The European Association for the Study of Obesity updated its living obesity-pharmacotherapy framework ↗ on Tuesday, presented at the European Congress on Obesity in Istanbul. Two recommendations changed. When weight loss is the goal and the patient has no other complications, tirzepatide ↗ is now the first-line choice over semaglutide ↗. And for the first time, only one of the two drugs gets the nod for improvement in liver fibrosis stage: semaglutide.

For seven months, the framework had been the obesity field's first major society guideline to organize itself by complication rather than by weight target. The October 2025 original version ↗, also in Nature Medicine, said either drug for uncomplicated obesity.
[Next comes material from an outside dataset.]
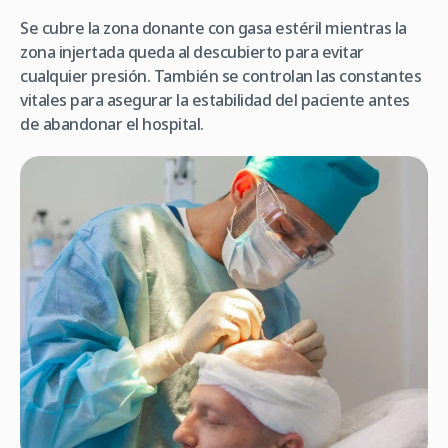
Se cubre la zona donante con gasa estéril mientras la
zona injertada queda al descubierto para evitar
cualquier presión. También se controlan las constantes
vitales para asegurar la estabilidad del paciente antes
de abandonar el hospital.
The May 2026 update integrated six newly eligible randomized trials and shifted the evidence enough that tirzepatide alone now carries the recommendation when nothing else is on the chart.

The MASH split

The other move is more substantive. The October version was built on evidence current to January 31, 2025. That was before the ESSENCE trial ↗ of semaglutide 2.4 mg in patients with biopsy-confirmed metabolic dysfunction-associated steatohepatitis at fibrosis stage F2 or F3, which read out in NEJM on April 30, 2025 and hit both primary endpoints: 62.9 percent of the semaglutide arm had steatohepatitis resolution without fibrosis worsening (vs 34.3 percent on placebo), and 36.8 percent achieved fibrosis-stage improvement without steatohepatitis worsening (vs 22.4 percent on placebo). Tirzepatide already had MASH-resolution data from SYNERGY-NASH. So the new framework allows either drug for MASH remission, but specifies semaglutide alone when the question is fibrosis-stage improvement. Tirzepatide does not have a clean fibrosis-staging readout yet.

That distinction matters because most clinical decisions in MASH are not about whether the steatohepatitis is gone. They are about whether the fibrosis is moving in the right direction. Fibrosis stage is the strongest predictor of liver-related mortality and progression to cirrhosis, and fibrosis improvement was one of the two surrogate endpoints the FDA accepted in 2024 for the first accelerated approval ↗ in MASH, granted to resmetirom. A guideline that says "either for resolution, only semaglutide for fibrosis" is in effect telling clinicians that semaglutide is the more durable answer for the patients whose livers are scarring fastest.

What stayed

The rest of the algorithm is unchanged from October. Tirzepatide remains the first pick for obesity with obstructive sleep apnea, where the SURMOUNT-OSA Phase 3 readouts gave it data semaglutide does not have. Semaglutide remains first for obesity with knee osteoarthritis, on the basis of the STEP 9 pain-reduction signal. Either drug for type 2 diabetes or prediabetes. Semaglutide alone for established cardiovascular disease, on the strength of SELECT for major adverse cardiovascular events. Either for heart failure, where tirzepatide has SUMMIT and semaglutide has STEP-HFpEF.

When modest weight loss is the target, the framework still lists liraglutide ↗, naltrexone-bupropion, and phentermine-topiramate. None of those moved.

The evidence base behind this update is sixty-two randomized trials, which the companion systematic review and meta-analysis ↗ lists in full. The cutoff date moved from January 31, 2025 to November 21, 2025. The framework is now formally a living document, with the EASO leads committing to revisit at six-month intervals.

The commercial split

The commercial consequence is asymmetric. Lilly's tirzepatide gains the headline indication. Most prescribers who reach for an incretin without a specific comorbidity in mind will now have a society document pointing them at Mounjaro or Zepbound. Novo's semaglutide keeps the higher-value comorbidities. Cardiovascular disease and MASH-fibrosis are the two indications where prescribers feel like they are picking the drug for a specific reason, and both are semaglutide's. Knee osteoarthritis is a smaller pool but real. The mix of "default for the average patient" against "specialist pick for the harder patients" is a defensible split for both companies, and it is unusual to see a society guideline make the split this cleanly.

The methodological story is worth its own paragraph. Most society guidelines update on a multi-year cycle and lag the evidence by definition. The American Diabetes Association still publishes its Standards of Care annually. The European Society of Cardiology revises its heart-failure guidelines on a roughly four-year cycle. Seven months between framework drops is a different operating tempo. Andreea Ciudin at Vall d'Hebron and Barbara McGowan at Guy's and St Thomas's set up the structure so that any major new RCT can trigger a rewrite. Whether other obesity societies copy the cadence is the next question.

For peptidemodel, the cleanest readout is that the case for picking incretins by complication, not by potency, is now the official European position. The platform's GLP-1R ↗ and GIPR ↗ target pages already separate the candidate set that way; the framework is the first time a society guideline does. The next major readouts are mazdutide GLORY-2 and the head-to-head DREAMS-3, both expected at ADA 2026 in New Orleans on June 5 to 8. Either could trigger another EASO revision under the six-month rule.